## WHAT IS NEEDED
Bring together all lines of the material below that contain the string "fácil".

▼

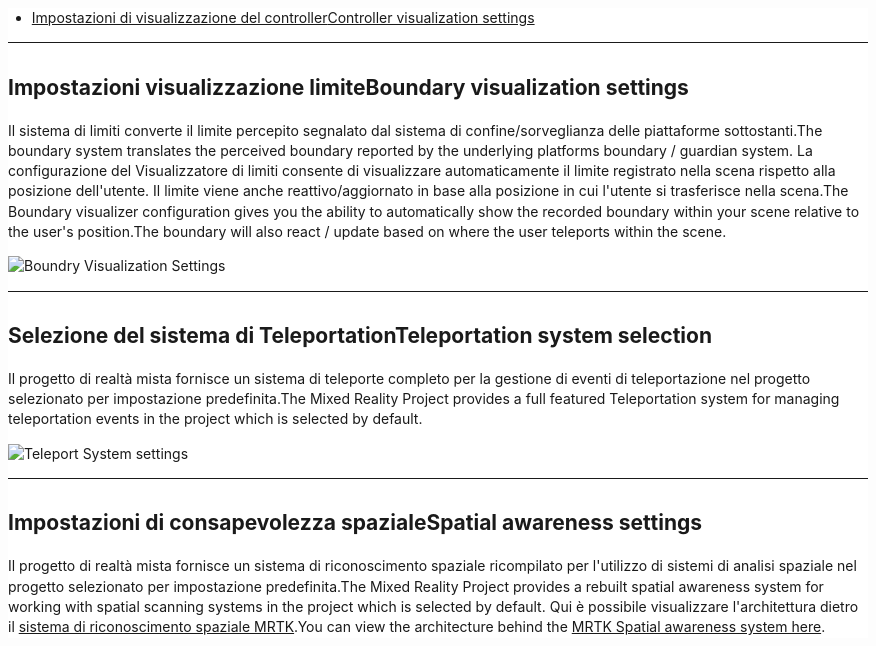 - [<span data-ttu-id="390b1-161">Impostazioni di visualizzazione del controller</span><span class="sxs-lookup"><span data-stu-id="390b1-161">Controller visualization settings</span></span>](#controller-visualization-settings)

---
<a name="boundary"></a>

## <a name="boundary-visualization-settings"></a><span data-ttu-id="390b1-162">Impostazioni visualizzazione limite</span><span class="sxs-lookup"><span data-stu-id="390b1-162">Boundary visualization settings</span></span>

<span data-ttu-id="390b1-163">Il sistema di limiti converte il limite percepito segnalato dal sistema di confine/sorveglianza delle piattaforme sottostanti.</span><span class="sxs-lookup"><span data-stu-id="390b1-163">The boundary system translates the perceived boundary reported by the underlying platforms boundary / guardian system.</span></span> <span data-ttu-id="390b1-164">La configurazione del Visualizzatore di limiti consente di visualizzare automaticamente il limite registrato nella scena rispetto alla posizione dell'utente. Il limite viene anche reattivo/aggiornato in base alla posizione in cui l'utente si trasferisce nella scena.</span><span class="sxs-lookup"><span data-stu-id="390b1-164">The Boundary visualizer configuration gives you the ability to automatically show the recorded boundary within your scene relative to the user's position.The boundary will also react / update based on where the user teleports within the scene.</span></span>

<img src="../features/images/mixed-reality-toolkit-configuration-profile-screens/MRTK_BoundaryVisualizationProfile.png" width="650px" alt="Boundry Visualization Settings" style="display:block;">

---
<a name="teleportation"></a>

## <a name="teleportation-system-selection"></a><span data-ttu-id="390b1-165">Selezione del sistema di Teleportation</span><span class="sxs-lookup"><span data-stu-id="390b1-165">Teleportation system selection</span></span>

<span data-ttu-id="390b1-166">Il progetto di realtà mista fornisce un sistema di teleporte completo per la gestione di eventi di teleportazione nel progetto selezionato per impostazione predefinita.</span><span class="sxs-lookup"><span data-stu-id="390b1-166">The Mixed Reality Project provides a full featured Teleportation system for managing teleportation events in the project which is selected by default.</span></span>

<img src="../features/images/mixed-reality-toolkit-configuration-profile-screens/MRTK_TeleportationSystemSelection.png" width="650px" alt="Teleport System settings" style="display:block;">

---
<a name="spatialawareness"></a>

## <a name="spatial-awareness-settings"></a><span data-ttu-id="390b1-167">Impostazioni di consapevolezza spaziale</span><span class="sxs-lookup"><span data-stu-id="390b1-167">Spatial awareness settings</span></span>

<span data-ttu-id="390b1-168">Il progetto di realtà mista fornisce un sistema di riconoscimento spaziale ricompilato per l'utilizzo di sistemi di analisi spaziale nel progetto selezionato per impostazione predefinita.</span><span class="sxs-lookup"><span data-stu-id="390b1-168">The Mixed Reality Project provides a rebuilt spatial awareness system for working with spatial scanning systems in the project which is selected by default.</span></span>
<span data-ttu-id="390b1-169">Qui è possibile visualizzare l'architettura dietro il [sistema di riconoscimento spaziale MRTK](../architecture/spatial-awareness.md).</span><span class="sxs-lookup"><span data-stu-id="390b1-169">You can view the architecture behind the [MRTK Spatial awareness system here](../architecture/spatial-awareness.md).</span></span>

▲
▼

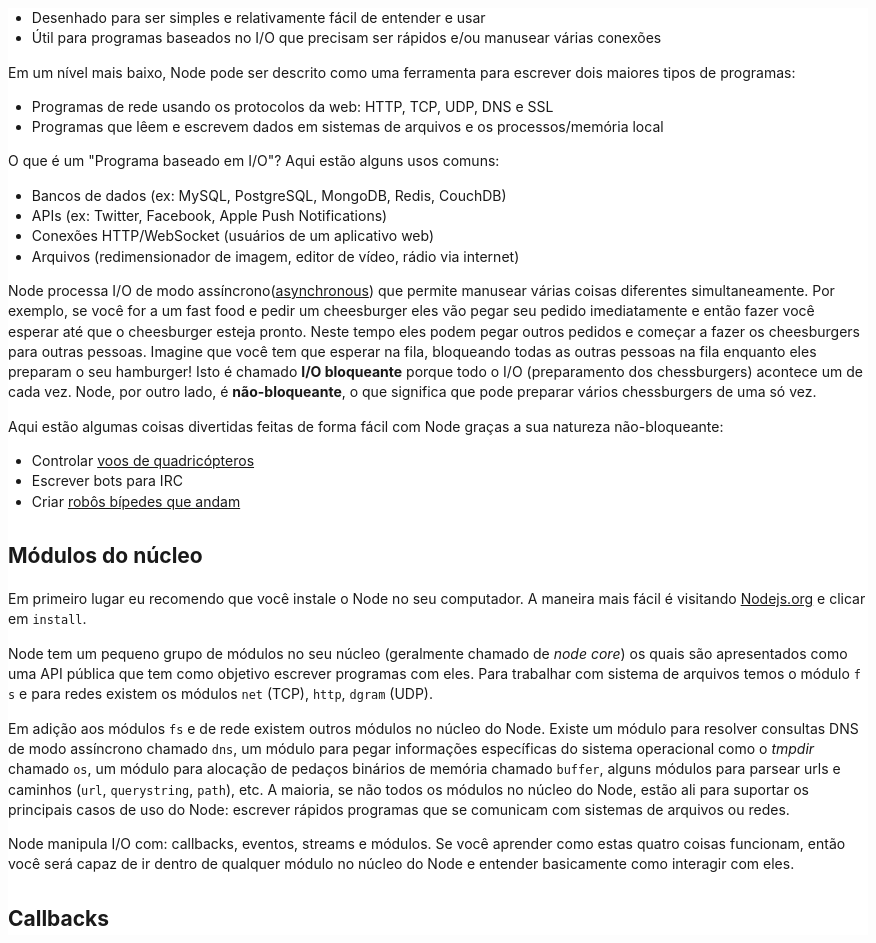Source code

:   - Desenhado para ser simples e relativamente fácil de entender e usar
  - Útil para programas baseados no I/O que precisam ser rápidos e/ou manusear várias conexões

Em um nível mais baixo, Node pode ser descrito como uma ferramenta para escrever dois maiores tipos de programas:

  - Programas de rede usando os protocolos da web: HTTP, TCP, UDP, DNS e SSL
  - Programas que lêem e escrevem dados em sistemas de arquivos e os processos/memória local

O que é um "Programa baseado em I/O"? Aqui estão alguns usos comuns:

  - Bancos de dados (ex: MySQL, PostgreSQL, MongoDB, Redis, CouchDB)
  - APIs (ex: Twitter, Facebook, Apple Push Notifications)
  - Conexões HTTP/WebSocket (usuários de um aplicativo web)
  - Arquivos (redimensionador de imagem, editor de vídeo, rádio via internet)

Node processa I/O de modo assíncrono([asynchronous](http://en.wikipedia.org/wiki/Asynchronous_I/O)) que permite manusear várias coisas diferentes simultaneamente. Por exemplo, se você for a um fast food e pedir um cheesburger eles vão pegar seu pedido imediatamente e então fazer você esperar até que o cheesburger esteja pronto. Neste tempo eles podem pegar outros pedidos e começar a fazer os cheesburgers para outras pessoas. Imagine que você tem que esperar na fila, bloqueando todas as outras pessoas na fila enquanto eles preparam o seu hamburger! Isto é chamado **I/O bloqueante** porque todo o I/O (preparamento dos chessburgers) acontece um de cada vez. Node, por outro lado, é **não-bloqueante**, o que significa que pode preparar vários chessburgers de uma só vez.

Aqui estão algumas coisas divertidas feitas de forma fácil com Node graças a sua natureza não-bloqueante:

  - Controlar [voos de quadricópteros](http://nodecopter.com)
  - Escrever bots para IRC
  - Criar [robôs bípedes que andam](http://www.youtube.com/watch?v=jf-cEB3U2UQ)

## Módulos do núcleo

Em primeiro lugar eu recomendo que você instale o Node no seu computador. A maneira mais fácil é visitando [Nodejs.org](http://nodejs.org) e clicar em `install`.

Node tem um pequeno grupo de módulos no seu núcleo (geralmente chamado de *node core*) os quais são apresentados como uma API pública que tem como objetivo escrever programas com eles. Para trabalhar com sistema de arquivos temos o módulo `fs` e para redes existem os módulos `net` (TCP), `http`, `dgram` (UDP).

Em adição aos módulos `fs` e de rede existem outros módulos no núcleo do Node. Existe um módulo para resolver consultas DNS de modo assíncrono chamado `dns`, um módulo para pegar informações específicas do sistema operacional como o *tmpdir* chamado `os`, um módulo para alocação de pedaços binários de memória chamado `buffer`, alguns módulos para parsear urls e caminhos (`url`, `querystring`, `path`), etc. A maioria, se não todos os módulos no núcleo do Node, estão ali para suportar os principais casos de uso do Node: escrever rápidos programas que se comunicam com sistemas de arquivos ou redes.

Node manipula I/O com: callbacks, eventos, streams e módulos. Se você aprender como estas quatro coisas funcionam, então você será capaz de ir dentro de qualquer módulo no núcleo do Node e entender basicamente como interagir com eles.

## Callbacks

▲

## WRITTEN REPLY
:   - Desenhado para ser simples e relativamente fácil de entender e usar
Aqui estão algumas coisas divertidas feitas de forma fácil com Node graças a sua natureza não-bloqueante:
Em primeiro lugar eu recomendo que você instale o Node no seu computador. A maneira mais fácil é visitando [Nodejs.org](http://nodejs.org) e clicar em `install`.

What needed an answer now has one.